“The Mountain Top School for Dogs And Other Second Chances,” by Ellen Cooney. Houghton Mifflin Harcourt. $24.
The second-chance characters here are both two- and four-legged and as often happens with the human-animal bond they are saviors for each other.
Like Evie, 24, the dogs, which she eventually trains, are throwaways and products of disturbed pasts, with each requiring a different rehabilitation means of getting ready for hopefully a future adoption.
A recovering drug addict, Evie has no clue what she wants to do with her life. When she applies for a training position at Mountaintop her answers aren’t exactly truthful. For instance, she says yes to previously having worked with dogs. Not true!
Nor does she enter a single detail in the application-form section for her bio but the capper is her answer to the final question: “What would you choose for a career if you lived in a world that had no animals?”
Her reply: “If the world had no animals and I couldn’t be a dog trainer, I’d become someone who talks to aliens professionally.” Huh?
Upon being accepted into the program, she is overseen by the self-appointed “warden,” Mrs. Auberchon, and interacts with another young trainee, Giant George, 15, in the inn at the base of the mountain.
Concerned that her lies and unfamiliarity with dogs is quickly going to catch up with her, Evie spends countless hours on the computer learning all she can about the dogs and the breeds she will eventually be training. Her biggest wake-up call quickly becomes that one training approach won’t work for all of these troubled castoffs.
Patience, self-confidence and compassion are her biggest needs as others offer very little assistance in this remote teaching site where the emphasis is positive reinforcement.
Every staffer from the older instructors (former nuns) to Mrs. Auberchon come with plenty of emotional baggage, to which Evie can certainly relate.
The one shortcoming in this novel – and it’s just a quibble – the author doesn’t present sufficient background on Evie. Yes, she seems to have something to hide; yes, she comes from a troubled background. But I desperately want to know more.

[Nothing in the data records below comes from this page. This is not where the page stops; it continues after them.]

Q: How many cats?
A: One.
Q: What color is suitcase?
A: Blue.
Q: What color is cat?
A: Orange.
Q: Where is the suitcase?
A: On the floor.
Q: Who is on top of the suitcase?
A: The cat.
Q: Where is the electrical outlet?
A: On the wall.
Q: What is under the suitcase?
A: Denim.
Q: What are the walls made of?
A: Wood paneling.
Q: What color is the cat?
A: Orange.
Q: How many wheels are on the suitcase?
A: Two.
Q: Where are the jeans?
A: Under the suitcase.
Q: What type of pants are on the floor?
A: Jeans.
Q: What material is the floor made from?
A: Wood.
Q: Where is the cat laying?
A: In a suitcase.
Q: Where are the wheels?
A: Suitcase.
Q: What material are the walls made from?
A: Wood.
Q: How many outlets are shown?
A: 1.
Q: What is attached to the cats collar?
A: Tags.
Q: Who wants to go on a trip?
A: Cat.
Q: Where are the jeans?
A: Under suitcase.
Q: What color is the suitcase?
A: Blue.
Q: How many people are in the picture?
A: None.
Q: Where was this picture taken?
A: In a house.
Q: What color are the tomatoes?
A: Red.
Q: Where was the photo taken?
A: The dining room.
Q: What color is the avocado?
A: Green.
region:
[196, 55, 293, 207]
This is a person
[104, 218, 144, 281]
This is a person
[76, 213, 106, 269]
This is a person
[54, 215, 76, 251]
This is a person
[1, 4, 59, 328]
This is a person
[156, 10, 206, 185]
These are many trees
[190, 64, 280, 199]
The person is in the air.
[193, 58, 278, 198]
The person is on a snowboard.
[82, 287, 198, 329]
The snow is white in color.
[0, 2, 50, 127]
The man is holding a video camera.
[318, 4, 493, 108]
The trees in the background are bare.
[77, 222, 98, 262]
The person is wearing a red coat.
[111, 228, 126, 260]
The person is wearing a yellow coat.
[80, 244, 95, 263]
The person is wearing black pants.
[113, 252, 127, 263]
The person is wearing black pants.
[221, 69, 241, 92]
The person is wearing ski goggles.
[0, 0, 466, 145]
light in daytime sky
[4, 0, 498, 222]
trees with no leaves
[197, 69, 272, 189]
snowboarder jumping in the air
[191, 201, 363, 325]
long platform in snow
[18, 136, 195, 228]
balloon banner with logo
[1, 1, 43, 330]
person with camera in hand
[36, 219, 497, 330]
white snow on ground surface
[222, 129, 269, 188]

Conversely, her four-legged trainees – Tasha, Shadow, Josie, Dora and Alfie – are introduced nicely with italic vignettes detailing their past, adoption history and their issues.
While the “broken” dogs and Evie’s backgrounds lay the groundwork for a tumultuous psychological landscape, it never surfaces. Ironically, it’s a soothing read despite the stiff-arm nature of all characters who prefer to keep Evie at a distance for a while.
Upon arriving at the school, Evie spends her first few weeks at an inn at the base of the mountain dealing with the icy Mrs. Auberchon and meeting dogs who she’ll be interacting with at the top of the hill – eventually.
After getting the call to come up to the Sanctuary, Evie becomes deeply bonded with each of her dogs and emotionally invested in the Sanctuary, taking her into challenging rescue scenarios and criminal implications away from the mountain.
Cooney paints a rich and intimate portrait of open-ended second chances, deftly balancing frustration and fascination along the challenging pathway with vigor and sensitivity.